Anecdotes are always a risky basis upon which to infer a trend. So take the following observations with a grain of salt. That said: GM has observed that over the past six months two different homes on his block have sold for north of $1 million in all-cash deals to parents who intend the homes for their Georgetown University student children.
This would appear really to be two different (possible) trends coming together: the rise of all-cash deals and the rise in parents buying housing for their student children. The first one is definitely happening. With supply not remotely meeting demand, buyers have had to make all-cash offers if they can. This advantages the seller since it leads to quick closings with no pesky banks demanding appraisals.
To the average person, this is a striking and alarming trend. It puts buyers who don’t sit on a huge pile of money at a great disadvantage, even when they can afford the house. And it is all the more striking and alarming when that very real trend plays out with parents buying housing for their children.
It should be said that parents buying housing for their Georgetown University students is hardly a new phenomenon. Famously in 2006 Brian O’Neill bought a house on 35th St. for his son. And his eight friends. When neighbors objected to the noise and the fact that zoning prohibits so many unrelated people living together, the students declared that they were ‘The Apostles of O’Neill’, a religious community. (Religious communities are allowed to have up to 15 unrelated people living together). They lost. But the son of the father who bought the house remained.

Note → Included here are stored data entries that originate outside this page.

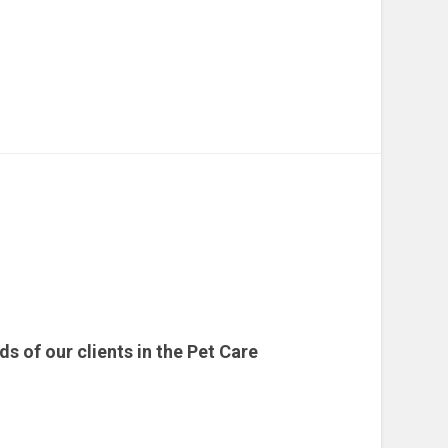
 of our clients in the Pet Care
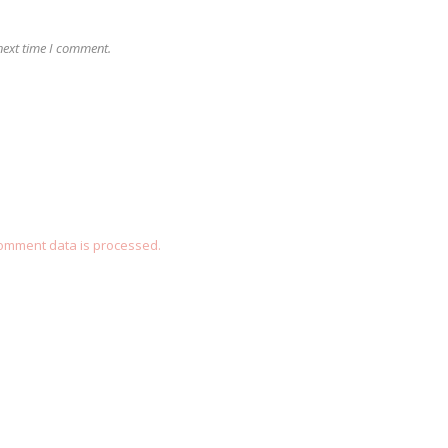
next time I comment.
omment data is processed.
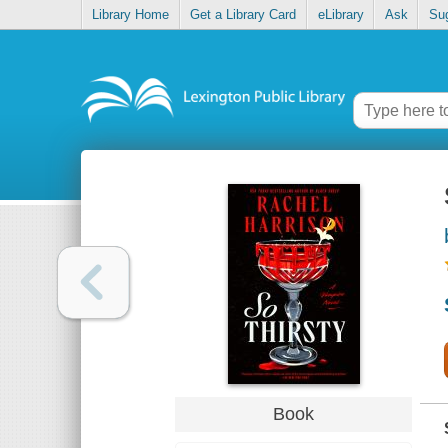
Library Home
Get a Library Card
eLibrary
Ask
Su
Book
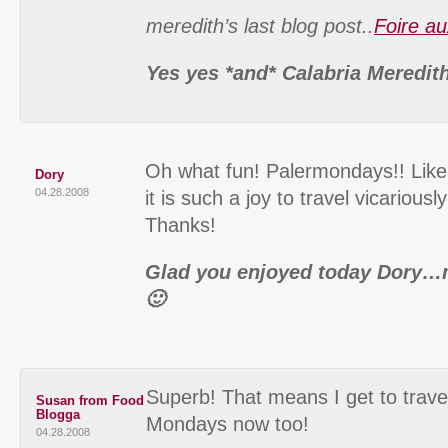
meredith’s last blog post..
Foire au
Yes yes *and* Calabria Meredit
Oh what fun! Palermondays!! Like
Dory
04.28.2008
it is such a joy to travel vicarious
Thanks!
Glad you enjoyed today Dory…
🙂
Superb! That means I get to trave
Susan from Food
Blogga
Mondays now too!
04.28.2008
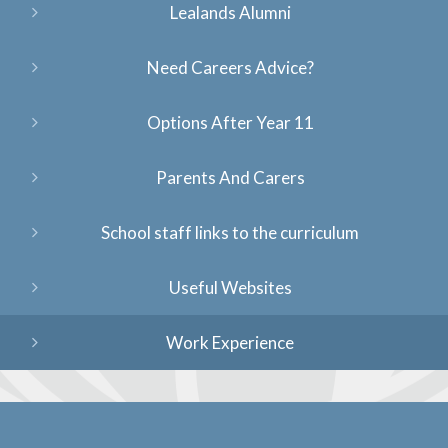
Lealands Alumni
Need Careers Advice?
Options After Year 11
Parents And Carers
School staff links to the curriculum
Useful Websites
Work Experience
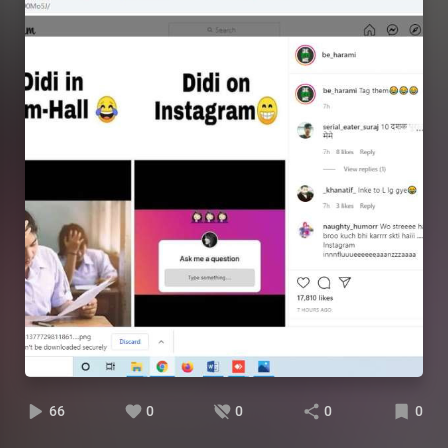
66
0
0
0
0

The likely reasoning for parents buying houses for their children is that it at least allows the parents to make a little money instead of just sending money to a landlord for a couple years. In the Apostles of O’Neill case, however, this didn’t quite work out that way. O’Neill paid $2.4 million for the house in 2006 and sold it for $2.2 million in 2010 after years of listing and re-listing the property. (The younger O’Neill graduated in 2008). It would appear that O’Neill ended up “paying” over $200,000 (plus transaction costs) to house his son for two years.
But that may have just been spectacularly bad timing, what with the Great Recession and all. Nowadays it seems as if prices will keep spiking for a while. And rich people are always looking for places to stash their cash with good yields.
And there is certainly an advantage to housing your children in buildings that haven’t been used for off-campus housing. And there’s also an advantage to not having to deal with (an often negligent) landlord at all. So even if it’s not a money-gaining proposition, it has benefits to parent and child alike.
But this leaves the delicate question: What about the neighbors? The thing about off-campus housing that has been rented out for years is that non-students can generally know that ahead of time when they choose to move in next door. But off-campus housing can also move in next to you. And even high prices are not a deterrent. In fact they may be an incentive, in terms of getting more return on investment for the parents.
The answer to “what about the neighbors?” is likely “tough cookies”. Or in the case of one house on GM’s block: when the seller expressed a hope that the students getting their house wouldn’t throw parties, the buying parent said “well, call the cops then.”
Living in Georgetown (especially west Georgetown) has always involved some town-gown friction. And the situation has much improved after the adoption of a new campus plan in 2012. But friction still remains. And extremely rich parents splashing their cash around will almost certainly increase that friction.